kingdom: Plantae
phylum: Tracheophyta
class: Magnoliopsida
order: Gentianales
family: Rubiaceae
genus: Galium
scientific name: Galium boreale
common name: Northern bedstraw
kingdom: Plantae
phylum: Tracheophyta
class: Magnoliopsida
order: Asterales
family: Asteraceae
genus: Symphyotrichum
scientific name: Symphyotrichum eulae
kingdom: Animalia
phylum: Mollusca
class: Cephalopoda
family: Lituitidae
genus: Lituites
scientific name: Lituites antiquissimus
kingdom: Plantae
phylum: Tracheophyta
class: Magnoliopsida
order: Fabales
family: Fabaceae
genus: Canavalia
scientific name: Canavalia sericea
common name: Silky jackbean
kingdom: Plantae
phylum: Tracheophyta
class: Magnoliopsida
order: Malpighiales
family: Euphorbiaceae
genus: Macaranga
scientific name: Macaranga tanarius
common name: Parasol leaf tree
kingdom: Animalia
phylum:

__Directions__: Put the lines of the records into a numbered list, starting with the line with "scientific name: Galium boreale" and going on through the last line of the records. Leave out any blank lines.

__Task output__:
1. scientific name: Galium boreale
2. common name: Northern bedstraw
3. kingdom: Plantae
4. phylum: Tracheophyta
5. class: Magnoliopsida
6. order: Asterales
7. family: Asteraceae
8. genus: Symphyotrichum
9. scientific name: Symphyotrichum eulae
10. kingdom: Animalia
11. phylum: Mollusca
12. class: Cephalopoda
13. family: Lituitidae
14. genus: Lituites
15. scientific name: Lituites antiquissimus
16. kingdom: Plantae
17. phylum: Tracheophyta
18. class: Magnoliopsida
19. order: Fabales
20. family: Fabaceae
21. genus: Canavalia
22. scientific name: Canavalia sericea
23. common name: Silky jackbean
24. kingdom: Plantae
25. phylum: Tracheophyta
26. class: Magnoliopsida
27. order: Malpighiales
28. family: Euphorbiaceae
29. genus: Macaranga
30. scientific name: Macaranga tanarius
31. common name: Parasol leaf tree
32. kingdom: Animalia
33. phylum:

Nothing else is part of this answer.